In order to close this lesson, lets take a closer look to the key point of those strategies, i. e., the aggregation algorithm. These are the ones responsable to combine the updates from the clients in order to generate the global model and they are defined in the Strategies as we have seen. Generally speaking, there are several  types of aggregation that can be used in federated learning (Reddi et. el, 2020), including:

* Federated averaging (`flwr.server.strategy.FedAvg`): In this approach, each device computes an update to the model parameters based on its local data, and these updates are then averaged together to create the global model. This approach is simple and effective, but it can be sensitive to the size of the updates and the quality of the data on each device.

* Federated weighted averaging: This approach is similar to federated averaging, but each device's update is given a different weight based on the size of its data set or the quality of its data. This can help to give more influence to devices with larger or higher-quality data.

* Federated averaging with momentum (`flwr.server.strategy.FedAvgM`): This approach is similar to federated averaging, but it incorporates a momentum term in order to smooth out the updates and help the model converge more quickly.

* Federated stochastic gradient descent(`flwr.server.strategy.FedAdagrad`): In this approach, each device computes an update to the model parameters based on a small batch of its local data, rather than the entire data set. This can help to reduce the communication overhead and improve the convergence rate of the model.

* Federated ADAM (`flwr.server.strategy.FedAdam`): This approach is a variant of federated stochastic gradient descent that uses the ADAM optimization algorithm to adaptively adjust the learning rate based on the gradient and second moment estimates.

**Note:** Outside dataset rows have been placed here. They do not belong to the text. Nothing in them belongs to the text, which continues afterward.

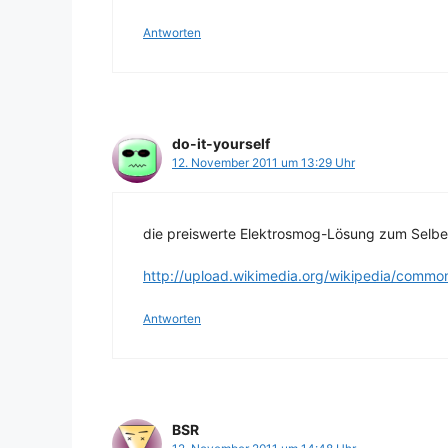
Antworten
do-it-yourself
12. November 2011 um 13:29 Uhr
die preiswerte Elektrosmog-Lösung zum Selb
http://upload.wikimedia.org/wikipedia/common
Antworten
BSR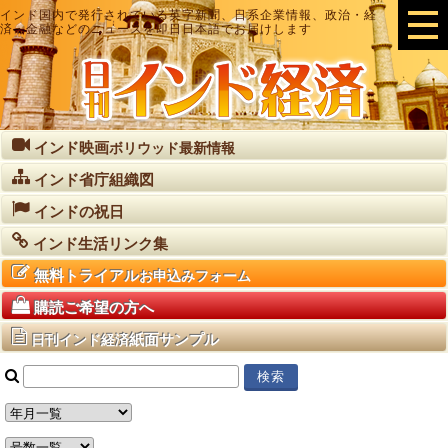
インド国内で発行されている英字新聞、日系企業情報、政治・経
済・金融などのニュースを即日日本語でお届けします
インド映画
ボリウッド最新情報
インド省庁組織図
インドの祝日
インド生活リンク集
無料トライアル
お申込みフォーム
購読ご希望の方へ
紙面サンプル
日刊インド経済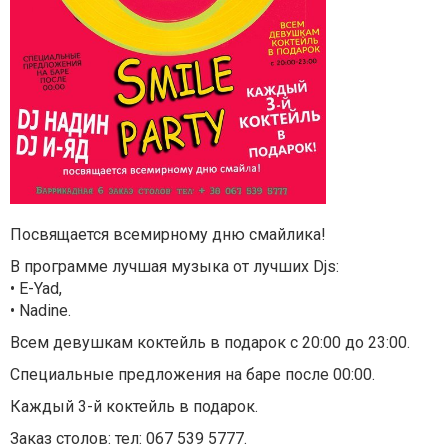
Посвящается всемирному дню смайлика!
В программе лучшая музыка от лучших Djs:
• E-Yad,
• Nadine.
Всем девушкам коктейль в подарок с 20:00 до 23:00.
Специальные предложения на баре после 00:00.
Каждый 3-й коктейль в подарок.
Заказ столов: тел: 067 539 5777.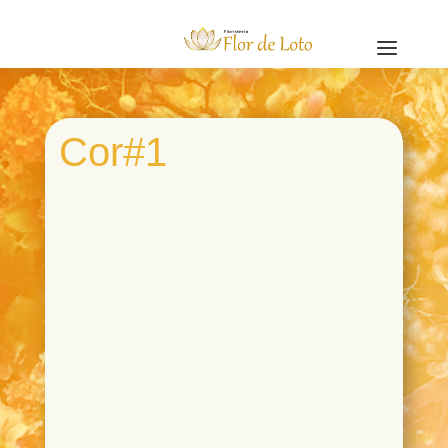
a
Cor#1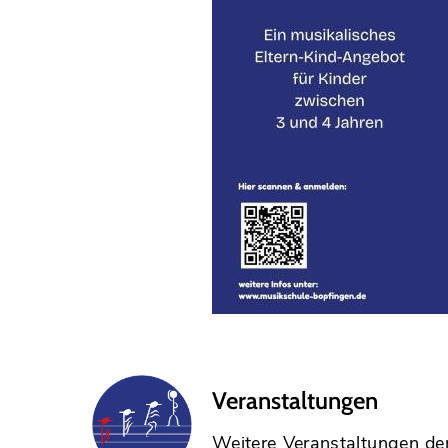
Veranstaltungen
Weitere Veranstaltungen der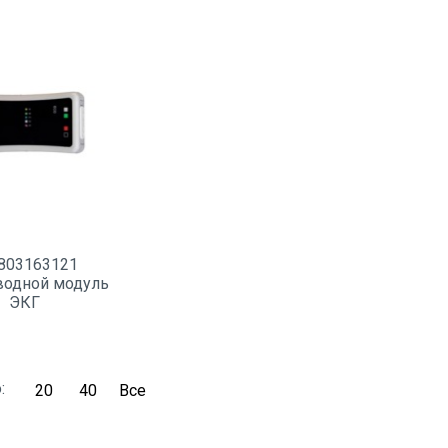
803163121
водной модуль
ЭКГ
о:
20
40
Все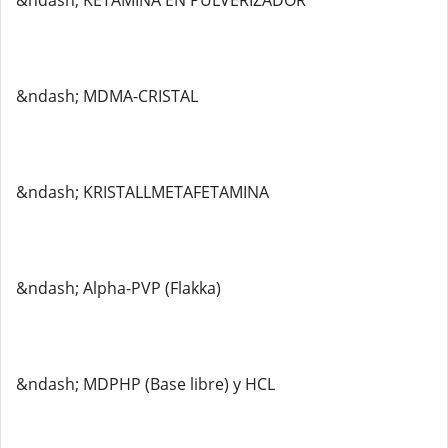
&ndash; KETAMINA EN PULVERIZADOR
&ndash; MDMA-CRISTAL
&ndash; KRISTALLMETAFETAMINA
&ndash; Alpha-PVP (Flakka)
&ndash; MDPHP (Base libre) y HCL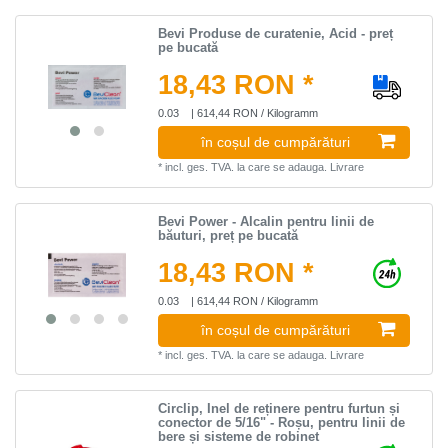
Bevi Produse de curatenie, Acid - preț
pe bucată
18,43 RON *
0.03
| 614,44 RON / Kilogramm
în coșul de cumpărături
*
incl. ges. TVA.
la care se adauga.
Livrare
Bevi Power - Аlcalin pentru linii de
băuturi, preț pe bucată
18,43 RON *
0.03
| 614,44 RON / Kilogramm
în coșul de cumpărături
*
incl. ges. TVA.
la care se adauga.
Livrare
Circlip, Inel de reținere pentru furtun și
conector de 5/16" - Roșu, pentru linii de
bere și sisteme de robinet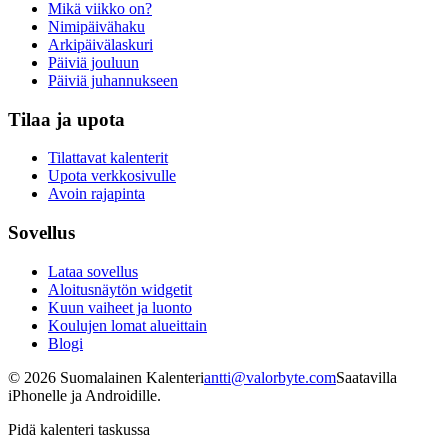
Mikä viikko on?
Nimipäivähaku
Arkipäivälaskuri
Päiviä jouluun
Päiviä juhannukseen
Tilaa ja upota
Tilattavat kalenterit
Upota verkkosivulle
Avoin rajapinta
Sovellus
Lataa sovellus
Aloitusnäytön widgetit
Kuun vaiheet ja luonto
Koulujen lomat alueittain
Blogi
©
2026
Suomalainen Kalenteri
antti@valorbyte.com
Saatavilla
iPhonelle ja Androidille.
Pidä kalenteri taskussa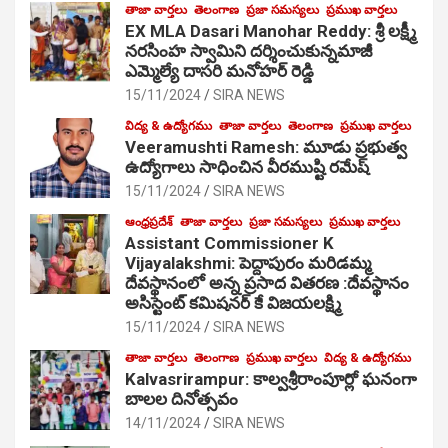
తాజా వార్తలు
తెలంగాణ
ప్రజా సమస్యలు
ప్రముఖ వార్తలు
EX MLA Dasari Manohar Reddy: శ్రీ లక్ష్మీ
నరసింహ స్వామిని దర్శించుకున్నమాజీ
ఎమ్మెల్యే దాసరి మనోహర్ రెడ్డి
15/11/2024
SIRA NEWS
విద్య & ఉద్యోగము
తాజా వార్తలు
తెలంగాణ
ప్రముఖ వార్తలు
Veeramushti Ramesh: మూడు ప్రభుత్వ
ఉద్యోగాలు సాధించిన వీరముష్టి రమేష్
15/11/2024
SIRA NEWS
ఆంధ్రప్రదేశ్
తాజా వార్తలు
ప్రజా సమస్యలు
ప్రముఖ వార్తలు
Assistant Commissioner K
Vijayalakshmi: పెద్దాపురం మరిడమ్మ
దేవస్థానంలో అన్న ప్రసాద వితరణ :దేవస్థానం
అసిస్టెంట్ కమిషనర్ కే విజయలక్ష్మి
15/11/2024
SIRA NEWS
తాజా వార్తలు
తెలంగాణ
ప్రముఖ వార్తలు
విద్య & ఉద్యోగము
Kalvasrirampur: కాల్వశ్రీరాంపూర్లో ఘనంగా
బాలల దినోత్సవం
14/11/2024
SIRA NEWS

All the previous ones are implemented, with the exception of Federated weigthed averaging, are implemented in the framework and can be use through the different stratefies together with other more uncommon. The choice of aggregation method will depend on the specific characteristics of the data and the requirements of the task.


#### References
* Hard, A., Konečný, J., McMahan, H. B., Richemond-Barakat, C., Sivek, J. S., & Talwar, K. (2018). Federated learning: Strategies for improving communication efficiency. arXiv preprint arXiv:1812.02903.
* Li, Y., Bonawitz, K., & Talwar, K. (2020). Fedprox: An optimizer for communication-efficient federated learning. arXiv preprint arXiv:2002.04283.
* McMahan, H. B., Moore, E., Ramage, D., Hampson, S., & y Arcas, B. A. (2016). Communication-efficient learning of deep networks from decentralized data. arXiv preprint arXiv:1602.05629.
* Yoon, J., Hard, A., Konečný, J., McMahan, H. B., & Sohl-Dickstein, J. (2018). Federal regression: A simple and scalable method for heterogeneous federated learning. arXiv preprint arXiv:1812.03862.
* Reddi, S., Charles, Z., Zaheer, M., Garrett, Z., Rush, K., Konečný, J., Kumar, S. and McMahan, H.B., 2020. Adaptive federated optimization. arXiv preprint arXiv:2003.00295.